WHAT NEEDS TO BE DONE: Take the lines below beginning at the line that has "focal_35mm: 152" and stopping after the line that has "vfov_deg: 32.0", and print them exactly as they are, with no other lines.

DATASET EXCERPTS:
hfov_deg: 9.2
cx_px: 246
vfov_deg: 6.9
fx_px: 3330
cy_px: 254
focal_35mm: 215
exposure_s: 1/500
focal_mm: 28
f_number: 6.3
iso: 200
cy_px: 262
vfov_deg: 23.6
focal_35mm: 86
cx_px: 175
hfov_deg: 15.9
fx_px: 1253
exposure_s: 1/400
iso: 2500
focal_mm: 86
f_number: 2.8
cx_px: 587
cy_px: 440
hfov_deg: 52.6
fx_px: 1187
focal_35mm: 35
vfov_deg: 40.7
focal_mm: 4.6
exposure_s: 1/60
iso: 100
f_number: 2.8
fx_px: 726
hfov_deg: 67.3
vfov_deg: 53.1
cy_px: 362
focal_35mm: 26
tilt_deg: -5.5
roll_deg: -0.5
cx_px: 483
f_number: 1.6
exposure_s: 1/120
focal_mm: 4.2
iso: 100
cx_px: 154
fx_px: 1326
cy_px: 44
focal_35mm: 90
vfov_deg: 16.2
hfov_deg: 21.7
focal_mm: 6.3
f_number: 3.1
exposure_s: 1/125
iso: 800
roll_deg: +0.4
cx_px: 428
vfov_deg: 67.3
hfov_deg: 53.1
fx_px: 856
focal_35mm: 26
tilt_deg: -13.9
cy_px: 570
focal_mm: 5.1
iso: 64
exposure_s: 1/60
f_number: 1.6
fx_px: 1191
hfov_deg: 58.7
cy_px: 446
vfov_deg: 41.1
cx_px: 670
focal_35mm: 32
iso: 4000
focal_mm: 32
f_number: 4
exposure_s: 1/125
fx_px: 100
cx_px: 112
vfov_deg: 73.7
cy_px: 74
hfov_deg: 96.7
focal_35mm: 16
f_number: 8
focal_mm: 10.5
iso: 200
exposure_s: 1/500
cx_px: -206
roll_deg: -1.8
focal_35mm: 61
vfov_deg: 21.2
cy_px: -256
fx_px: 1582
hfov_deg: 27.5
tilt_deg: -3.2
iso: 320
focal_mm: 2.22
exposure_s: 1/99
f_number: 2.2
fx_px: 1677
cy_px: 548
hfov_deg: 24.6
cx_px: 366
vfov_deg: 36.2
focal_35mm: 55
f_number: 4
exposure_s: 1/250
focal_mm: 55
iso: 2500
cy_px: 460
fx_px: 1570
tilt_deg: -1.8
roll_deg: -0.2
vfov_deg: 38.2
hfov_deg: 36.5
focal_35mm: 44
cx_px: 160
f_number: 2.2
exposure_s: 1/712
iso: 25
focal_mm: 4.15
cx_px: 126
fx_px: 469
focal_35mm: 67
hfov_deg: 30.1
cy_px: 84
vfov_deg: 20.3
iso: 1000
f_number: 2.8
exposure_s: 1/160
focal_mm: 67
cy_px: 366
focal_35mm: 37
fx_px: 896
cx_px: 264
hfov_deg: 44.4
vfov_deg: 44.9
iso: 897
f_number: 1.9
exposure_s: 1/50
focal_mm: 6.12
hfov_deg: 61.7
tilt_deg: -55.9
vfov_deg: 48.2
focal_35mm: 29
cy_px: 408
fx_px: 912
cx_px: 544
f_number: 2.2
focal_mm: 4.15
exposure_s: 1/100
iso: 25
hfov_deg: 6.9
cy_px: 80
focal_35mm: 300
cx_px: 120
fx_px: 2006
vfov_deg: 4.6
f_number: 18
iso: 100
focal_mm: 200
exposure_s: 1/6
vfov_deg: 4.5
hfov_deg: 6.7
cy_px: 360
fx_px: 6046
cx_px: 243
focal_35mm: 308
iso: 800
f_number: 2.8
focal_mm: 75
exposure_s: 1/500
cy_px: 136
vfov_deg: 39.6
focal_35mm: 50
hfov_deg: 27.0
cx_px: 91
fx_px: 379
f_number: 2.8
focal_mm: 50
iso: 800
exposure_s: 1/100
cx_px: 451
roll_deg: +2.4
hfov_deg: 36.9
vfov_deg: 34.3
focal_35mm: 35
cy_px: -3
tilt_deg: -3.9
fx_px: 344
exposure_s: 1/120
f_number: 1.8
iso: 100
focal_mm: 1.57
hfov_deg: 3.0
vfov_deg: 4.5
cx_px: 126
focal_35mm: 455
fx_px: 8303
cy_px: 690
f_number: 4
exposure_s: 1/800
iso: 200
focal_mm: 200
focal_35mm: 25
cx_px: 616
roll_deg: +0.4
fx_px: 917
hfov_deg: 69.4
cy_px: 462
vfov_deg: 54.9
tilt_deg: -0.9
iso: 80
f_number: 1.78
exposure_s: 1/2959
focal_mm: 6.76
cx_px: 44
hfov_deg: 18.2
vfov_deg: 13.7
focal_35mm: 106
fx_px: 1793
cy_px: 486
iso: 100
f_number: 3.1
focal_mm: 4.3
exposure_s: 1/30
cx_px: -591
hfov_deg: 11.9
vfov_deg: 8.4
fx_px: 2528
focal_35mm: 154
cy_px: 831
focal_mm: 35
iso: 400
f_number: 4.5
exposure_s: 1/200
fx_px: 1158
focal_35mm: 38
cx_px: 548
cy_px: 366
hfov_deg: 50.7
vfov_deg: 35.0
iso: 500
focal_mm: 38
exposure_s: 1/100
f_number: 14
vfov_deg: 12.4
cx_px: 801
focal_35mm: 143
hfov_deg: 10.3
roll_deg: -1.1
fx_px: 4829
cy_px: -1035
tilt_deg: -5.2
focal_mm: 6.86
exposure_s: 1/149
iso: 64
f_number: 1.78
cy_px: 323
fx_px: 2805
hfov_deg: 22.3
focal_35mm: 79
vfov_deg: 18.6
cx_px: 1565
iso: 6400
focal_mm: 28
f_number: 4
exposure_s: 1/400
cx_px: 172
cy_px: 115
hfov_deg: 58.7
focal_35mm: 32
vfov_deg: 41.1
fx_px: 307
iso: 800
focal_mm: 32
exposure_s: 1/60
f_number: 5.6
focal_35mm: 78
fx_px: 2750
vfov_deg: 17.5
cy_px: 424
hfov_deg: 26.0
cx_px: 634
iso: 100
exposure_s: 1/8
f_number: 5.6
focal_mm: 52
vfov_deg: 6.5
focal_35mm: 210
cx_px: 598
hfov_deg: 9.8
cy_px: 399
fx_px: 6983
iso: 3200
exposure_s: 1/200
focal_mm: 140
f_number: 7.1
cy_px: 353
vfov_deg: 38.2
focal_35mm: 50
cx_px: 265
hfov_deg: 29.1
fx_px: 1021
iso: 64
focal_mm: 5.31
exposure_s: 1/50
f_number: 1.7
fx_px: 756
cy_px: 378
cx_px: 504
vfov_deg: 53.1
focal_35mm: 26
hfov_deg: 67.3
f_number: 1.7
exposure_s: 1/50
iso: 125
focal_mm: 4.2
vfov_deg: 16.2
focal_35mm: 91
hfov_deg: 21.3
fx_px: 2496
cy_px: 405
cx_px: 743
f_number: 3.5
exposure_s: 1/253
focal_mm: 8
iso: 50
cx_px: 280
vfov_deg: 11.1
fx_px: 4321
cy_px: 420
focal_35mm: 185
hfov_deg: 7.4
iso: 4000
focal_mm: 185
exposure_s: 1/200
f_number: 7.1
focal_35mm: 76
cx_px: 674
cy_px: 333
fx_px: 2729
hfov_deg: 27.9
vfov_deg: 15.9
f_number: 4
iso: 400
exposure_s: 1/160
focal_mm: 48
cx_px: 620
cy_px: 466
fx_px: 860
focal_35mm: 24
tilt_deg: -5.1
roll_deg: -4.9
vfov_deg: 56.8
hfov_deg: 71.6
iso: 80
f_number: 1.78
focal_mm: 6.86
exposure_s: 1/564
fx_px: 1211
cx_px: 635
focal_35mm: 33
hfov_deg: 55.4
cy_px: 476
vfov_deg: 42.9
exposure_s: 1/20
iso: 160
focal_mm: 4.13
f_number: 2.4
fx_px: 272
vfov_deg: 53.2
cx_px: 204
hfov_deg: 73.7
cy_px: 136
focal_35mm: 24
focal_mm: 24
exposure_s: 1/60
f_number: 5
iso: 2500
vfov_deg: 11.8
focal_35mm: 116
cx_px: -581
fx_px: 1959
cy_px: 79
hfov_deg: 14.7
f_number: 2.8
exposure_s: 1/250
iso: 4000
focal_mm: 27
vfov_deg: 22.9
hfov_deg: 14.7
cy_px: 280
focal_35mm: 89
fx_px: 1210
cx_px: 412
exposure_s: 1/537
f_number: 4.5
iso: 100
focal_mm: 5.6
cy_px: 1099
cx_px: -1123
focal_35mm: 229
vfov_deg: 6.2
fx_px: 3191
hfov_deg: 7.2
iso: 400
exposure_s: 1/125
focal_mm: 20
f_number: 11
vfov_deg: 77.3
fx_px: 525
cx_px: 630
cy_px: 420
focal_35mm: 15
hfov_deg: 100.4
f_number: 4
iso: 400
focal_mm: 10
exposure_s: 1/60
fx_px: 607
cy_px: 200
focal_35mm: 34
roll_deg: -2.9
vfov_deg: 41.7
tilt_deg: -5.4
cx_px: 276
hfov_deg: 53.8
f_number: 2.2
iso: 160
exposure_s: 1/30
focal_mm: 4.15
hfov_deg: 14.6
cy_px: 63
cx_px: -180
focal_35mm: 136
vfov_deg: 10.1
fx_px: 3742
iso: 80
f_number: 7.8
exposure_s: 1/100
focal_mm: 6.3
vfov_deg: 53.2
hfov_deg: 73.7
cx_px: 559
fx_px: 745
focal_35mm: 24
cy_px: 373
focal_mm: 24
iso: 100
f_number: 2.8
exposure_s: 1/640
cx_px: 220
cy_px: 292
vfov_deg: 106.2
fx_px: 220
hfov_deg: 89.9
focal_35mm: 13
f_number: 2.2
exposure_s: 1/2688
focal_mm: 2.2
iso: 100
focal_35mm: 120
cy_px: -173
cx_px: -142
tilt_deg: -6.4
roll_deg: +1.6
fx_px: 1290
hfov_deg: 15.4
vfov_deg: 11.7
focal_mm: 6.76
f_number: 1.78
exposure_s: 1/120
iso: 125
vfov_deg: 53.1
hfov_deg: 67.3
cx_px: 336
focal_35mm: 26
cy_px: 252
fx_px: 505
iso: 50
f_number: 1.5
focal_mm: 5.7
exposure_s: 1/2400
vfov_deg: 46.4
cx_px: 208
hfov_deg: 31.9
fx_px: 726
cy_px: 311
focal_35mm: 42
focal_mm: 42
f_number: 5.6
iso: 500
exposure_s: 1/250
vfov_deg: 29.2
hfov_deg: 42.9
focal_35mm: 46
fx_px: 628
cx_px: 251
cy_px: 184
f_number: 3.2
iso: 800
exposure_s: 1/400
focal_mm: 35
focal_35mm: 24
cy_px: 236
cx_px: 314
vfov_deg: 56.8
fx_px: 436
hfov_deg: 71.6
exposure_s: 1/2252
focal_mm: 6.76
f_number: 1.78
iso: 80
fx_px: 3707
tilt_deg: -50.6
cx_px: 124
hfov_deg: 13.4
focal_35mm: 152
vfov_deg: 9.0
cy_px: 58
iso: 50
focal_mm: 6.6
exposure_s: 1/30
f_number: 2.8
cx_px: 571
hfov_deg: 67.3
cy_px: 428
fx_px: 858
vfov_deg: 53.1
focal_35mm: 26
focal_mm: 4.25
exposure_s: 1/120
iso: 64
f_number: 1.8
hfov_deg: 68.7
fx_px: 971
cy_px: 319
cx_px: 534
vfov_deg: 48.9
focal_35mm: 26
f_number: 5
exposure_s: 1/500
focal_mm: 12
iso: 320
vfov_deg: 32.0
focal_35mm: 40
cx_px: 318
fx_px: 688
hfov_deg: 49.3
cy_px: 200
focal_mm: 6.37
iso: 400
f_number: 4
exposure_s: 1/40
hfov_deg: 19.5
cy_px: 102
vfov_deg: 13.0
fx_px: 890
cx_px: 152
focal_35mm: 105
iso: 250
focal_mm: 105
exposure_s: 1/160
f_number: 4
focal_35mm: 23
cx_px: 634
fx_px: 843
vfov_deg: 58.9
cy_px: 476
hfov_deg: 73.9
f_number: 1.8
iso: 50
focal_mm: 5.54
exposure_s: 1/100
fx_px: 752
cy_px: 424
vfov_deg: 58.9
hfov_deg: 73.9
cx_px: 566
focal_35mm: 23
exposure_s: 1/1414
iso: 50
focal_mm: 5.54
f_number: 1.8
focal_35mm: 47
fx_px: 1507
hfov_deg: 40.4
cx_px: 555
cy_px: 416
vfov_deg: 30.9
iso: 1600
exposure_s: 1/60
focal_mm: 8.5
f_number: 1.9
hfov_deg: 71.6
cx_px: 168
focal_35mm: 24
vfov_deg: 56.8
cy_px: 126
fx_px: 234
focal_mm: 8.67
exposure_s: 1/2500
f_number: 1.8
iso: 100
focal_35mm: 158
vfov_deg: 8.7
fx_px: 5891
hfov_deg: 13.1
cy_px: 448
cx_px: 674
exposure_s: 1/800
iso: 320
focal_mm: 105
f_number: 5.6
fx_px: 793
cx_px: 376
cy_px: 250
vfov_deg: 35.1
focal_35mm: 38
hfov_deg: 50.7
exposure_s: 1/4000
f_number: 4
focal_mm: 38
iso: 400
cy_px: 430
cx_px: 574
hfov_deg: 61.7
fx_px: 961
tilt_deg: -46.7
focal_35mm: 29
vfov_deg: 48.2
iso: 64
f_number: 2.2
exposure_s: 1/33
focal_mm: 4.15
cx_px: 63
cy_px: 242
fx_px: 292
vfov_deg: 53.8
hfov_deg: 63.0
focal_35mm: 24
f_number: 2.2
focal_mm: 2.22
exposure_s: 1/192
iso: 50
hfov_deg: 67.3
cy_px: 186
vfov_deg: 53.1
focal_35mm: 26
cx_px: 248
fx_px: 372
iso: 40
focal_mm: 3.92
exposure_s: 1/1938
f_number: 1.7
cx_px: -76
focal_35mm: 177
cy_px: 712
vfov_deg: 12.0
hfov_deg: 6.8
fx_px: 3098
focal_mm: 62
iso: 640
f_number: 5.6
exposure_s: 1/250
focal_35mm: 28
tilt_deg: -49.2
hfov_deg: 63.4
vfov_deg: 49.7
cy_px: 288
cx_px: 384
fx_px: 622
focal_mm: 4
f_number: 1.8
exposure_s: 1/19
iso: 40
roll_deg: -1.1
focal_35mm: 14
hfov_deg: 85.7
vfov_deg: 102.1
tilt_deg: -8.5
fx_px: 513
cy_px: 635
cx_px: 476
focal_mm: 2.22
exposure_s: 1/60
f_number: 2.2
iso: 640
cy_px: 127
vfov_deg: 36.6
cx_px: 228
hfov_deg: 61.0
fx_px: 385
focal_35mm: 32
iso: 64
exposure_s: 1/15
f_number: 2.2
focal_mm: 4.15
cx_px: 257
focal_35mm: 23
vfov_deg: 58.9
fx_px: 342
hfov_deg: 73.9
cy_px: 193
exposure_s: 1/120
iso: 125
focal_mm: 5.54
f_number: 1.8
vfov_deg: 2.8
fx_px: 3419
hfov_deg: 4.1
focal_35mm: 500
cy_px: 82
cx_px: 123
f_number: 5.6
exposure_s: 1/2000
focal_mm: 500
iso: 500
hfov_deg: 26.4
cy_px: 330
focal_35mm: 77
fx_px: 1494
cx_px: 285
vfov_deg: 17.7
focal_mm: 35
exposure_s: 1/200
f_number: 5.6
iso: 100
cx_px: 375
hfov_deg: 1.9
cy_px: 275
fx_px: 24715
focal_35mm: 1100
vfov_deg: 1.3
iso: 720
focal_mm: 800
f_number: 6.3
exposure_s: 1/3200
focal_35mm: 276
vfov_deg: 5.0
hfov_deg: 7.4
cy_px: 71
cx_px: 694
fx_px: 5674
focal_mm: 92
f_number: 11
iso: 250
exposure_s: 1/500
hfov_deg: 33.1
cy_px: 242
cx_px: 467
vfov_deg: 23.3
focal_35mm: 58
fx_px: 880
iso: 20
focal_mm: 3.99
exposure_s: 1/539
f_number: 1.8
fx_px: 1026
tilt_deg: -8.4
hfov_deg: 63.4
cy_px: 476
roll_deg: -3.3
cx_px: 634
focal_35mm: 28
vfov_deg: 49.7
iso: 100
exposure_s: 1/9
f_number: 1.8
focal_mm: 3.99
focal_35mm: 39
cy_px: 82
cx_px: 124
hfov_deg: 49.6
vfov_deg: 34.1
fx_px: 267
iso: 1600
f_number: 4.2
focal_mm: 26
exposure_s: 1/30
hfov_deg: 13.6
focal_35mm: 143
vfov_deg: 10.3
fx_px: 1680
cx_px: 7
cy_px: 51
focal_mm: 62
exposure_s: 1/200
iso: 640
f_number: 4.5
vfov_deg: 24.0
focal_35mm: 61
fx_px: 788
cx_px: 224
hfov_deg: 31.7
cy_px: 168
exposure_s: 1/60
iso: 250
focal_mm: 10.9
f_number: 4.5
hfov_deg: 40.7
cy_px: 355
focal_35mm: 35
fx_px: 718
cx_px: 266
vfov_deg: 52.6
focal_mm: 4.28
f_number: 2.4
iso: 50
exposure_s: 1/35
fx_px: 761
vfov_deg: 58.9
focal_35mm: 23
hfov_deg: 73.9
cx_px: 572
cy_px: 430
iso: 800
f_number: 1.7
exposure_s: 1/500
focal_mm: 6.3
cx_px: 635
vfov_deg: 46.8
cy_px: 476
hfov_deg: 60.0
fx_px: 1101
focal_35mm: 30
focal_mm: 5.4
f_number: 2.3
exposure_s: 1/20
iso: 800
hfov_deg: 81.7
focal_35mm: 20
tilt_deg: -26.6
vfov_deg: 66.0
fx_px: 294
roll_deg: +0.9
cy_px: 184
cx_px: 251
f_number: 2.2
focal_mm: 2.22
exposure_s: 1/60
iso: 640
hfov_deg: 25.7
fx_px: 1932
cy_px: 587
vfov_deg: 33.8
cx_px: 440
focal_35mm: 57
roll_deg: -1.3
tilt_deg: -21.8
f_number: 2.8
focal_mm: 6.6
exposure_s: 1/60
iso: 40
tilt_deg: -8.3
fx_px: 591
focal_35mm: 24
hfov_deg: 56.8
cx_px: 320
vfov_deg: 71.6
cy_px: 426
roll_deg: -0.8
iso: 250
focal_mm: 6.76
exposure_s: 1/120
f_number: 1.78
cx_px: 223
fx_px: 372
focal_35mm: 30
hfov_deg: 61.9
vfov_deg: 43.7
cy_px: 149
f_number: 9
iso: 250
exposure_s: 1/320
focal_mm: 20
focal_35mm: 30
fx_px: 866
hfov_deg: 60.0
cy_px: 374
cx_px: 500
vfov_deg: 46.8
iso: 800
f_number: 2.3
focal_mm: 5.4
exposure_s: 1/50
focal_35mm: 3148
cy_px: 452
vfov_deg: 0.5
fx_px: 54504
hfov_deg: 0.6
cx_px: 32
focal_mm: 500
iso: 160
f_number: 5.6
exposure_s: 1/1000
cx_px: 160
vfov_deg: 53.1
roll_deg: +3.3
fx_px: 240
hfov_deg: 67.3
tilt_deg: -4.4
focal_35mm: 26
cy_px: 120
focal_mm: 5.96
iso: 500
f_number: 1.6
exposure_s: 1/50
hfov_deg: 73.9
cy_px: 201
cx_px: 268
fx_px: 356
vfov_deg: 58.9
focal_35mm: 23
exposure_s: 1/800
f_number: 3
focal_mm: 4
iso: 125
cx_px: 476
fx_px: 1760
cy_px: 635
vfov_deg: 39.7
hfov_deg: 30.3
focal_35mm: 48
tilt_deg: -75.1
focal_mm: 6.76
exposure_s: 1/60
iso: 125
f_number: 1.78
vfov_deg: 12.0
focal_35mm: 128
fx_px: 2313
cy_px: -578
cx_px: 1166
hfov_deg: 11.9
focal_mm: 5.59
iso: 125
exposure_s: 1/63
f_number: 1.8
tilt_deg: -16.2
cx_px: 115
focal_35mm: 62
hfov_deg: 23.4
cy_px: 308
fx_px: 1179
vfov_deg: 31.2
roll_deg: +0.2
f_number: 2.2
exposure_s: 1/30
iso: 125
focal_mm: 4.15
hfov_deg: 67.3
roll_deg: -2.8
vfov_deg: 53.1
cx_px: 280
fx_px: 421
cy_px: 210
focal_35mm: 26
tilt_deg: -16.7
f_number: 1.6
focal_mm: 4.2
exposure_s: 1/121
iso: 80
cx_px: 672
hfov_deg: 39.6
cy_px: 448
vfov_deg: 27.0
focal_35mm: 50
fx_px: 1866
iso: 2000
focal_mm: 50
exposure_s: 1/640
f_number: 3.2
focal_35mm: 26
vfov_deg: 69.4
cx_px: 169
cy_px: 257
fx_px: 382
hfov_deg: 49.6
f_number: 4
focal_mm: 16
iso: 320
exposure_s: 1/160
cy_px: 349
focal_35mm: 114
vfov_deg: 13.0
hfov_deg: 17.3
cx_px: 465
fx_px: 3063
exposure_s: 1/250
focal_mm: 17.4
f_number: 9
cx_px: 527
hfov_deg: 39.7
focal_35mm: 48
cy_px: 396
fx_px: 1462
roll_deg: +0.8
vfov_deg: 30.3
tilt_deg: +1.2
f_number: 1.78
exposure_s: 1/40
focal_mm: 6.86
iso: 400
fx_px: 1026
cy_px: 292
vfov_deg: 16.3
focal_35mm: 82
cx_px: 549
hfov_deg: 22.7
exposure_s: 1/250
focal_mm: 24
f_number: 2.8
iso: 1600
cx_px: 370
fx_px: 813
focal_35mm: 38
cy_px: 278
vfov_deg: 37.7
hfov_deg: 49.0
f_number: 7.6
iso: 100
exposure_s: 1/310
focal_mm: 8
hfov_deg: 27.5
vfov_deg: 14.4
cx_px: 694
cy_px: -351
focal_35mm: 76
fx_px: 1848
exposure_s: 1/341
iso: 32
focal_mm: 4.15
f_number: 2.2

TASK RESPONSE:
focal_35mm: 152
vfov_deg: 9.0
cy_px: 58
iso: 50
focal_mm: 6.6
exposure_s: 1/30
f_number: 2.8
cx_px: 571
hfov_deg: 67.3
cy_px: 428
fx_px: 858
vfov_deg: 53.1
focal_35mm: 26
focal_mm: 4.25
exposure_s: 1/120
iso: 64
f_number: 1.8
hfov_deg: 68.7
fx_px: 971
cy_px: 319
cx_px: 534
vfov_deg: 48.9
focal_35mm: 26
f_number: 5
exposure_s: 1/500
focal_mm: 12
iso: 320
vfov_deg: 32.0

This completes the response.